| WHAT YOU NEED TO DO |
Copy out every line in the records below that contains the word "time".

| DATASET EXCERPTS |
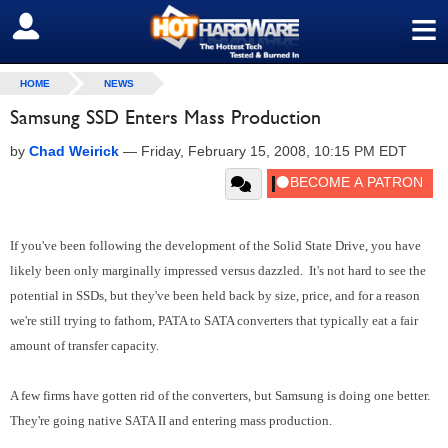
≡
SIGN OUT
HOME
NEWS
Samsung SSD Enters Mass Production
by
Chad Weirick
—
Friday, February 15, 2008, 10:15 PM EDT
If you've been following the development of the Solid State Drive, you have
likely been only marginally impressed versus dazzled. It's not hard to see the
potential in SSDs, but they've been held back by size, price, and for a reason
we're still trying to fathom, PATA to SATA converters that typically eat a fair
amount of transfer capacity.
A few firms have gotten rid of the converters, but Samsung is doing one better.
They're going native SATA II and entering mass production.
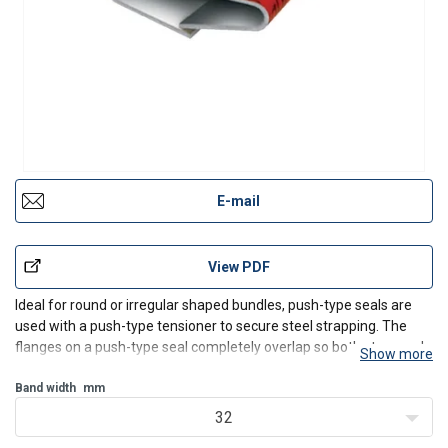
E-mail
View PDF
Ideal for round or irregular shaped bundles, push-type seals are
used with a push-type tensioner to secure steel strapping. The
flanges on a push-type seal completely overlap so both strap ends
Show more
must be manually pre-threaded through the push seal before
tensioning. These seals are usually crowned to
Band width
mm
32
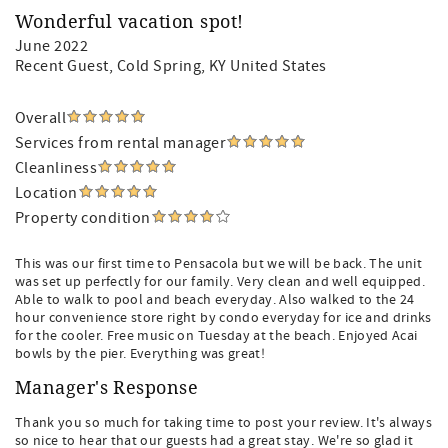
Wonderful vacation spot!
June 2022
Recent Guest
, Cold Spring, KY United States
Overall
Services from rental manager
Cleanliness
Location
Property condition
This was our first time to Pensacola but we will be back. The unit
was set up perfectly for our family. Very clean and well equipped.
Able to walk to pool and beach everyday. Also walked to the 24
hour convenience store right by condo everyday for ice and drinks
for the cooler. Free music on Tuesday at the beach. Enjoyed Acai
bowls by the pier. Everything was great!
Manager's Response
Thank you so much for taking time to post your review. It's always
so nice to hear that our guests had a great stay. We're so glad it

| RESPONSE BELOW |
This was our first time to Pensacola but we will be back. The unit
Thank you so much for taking time to post your review. It's always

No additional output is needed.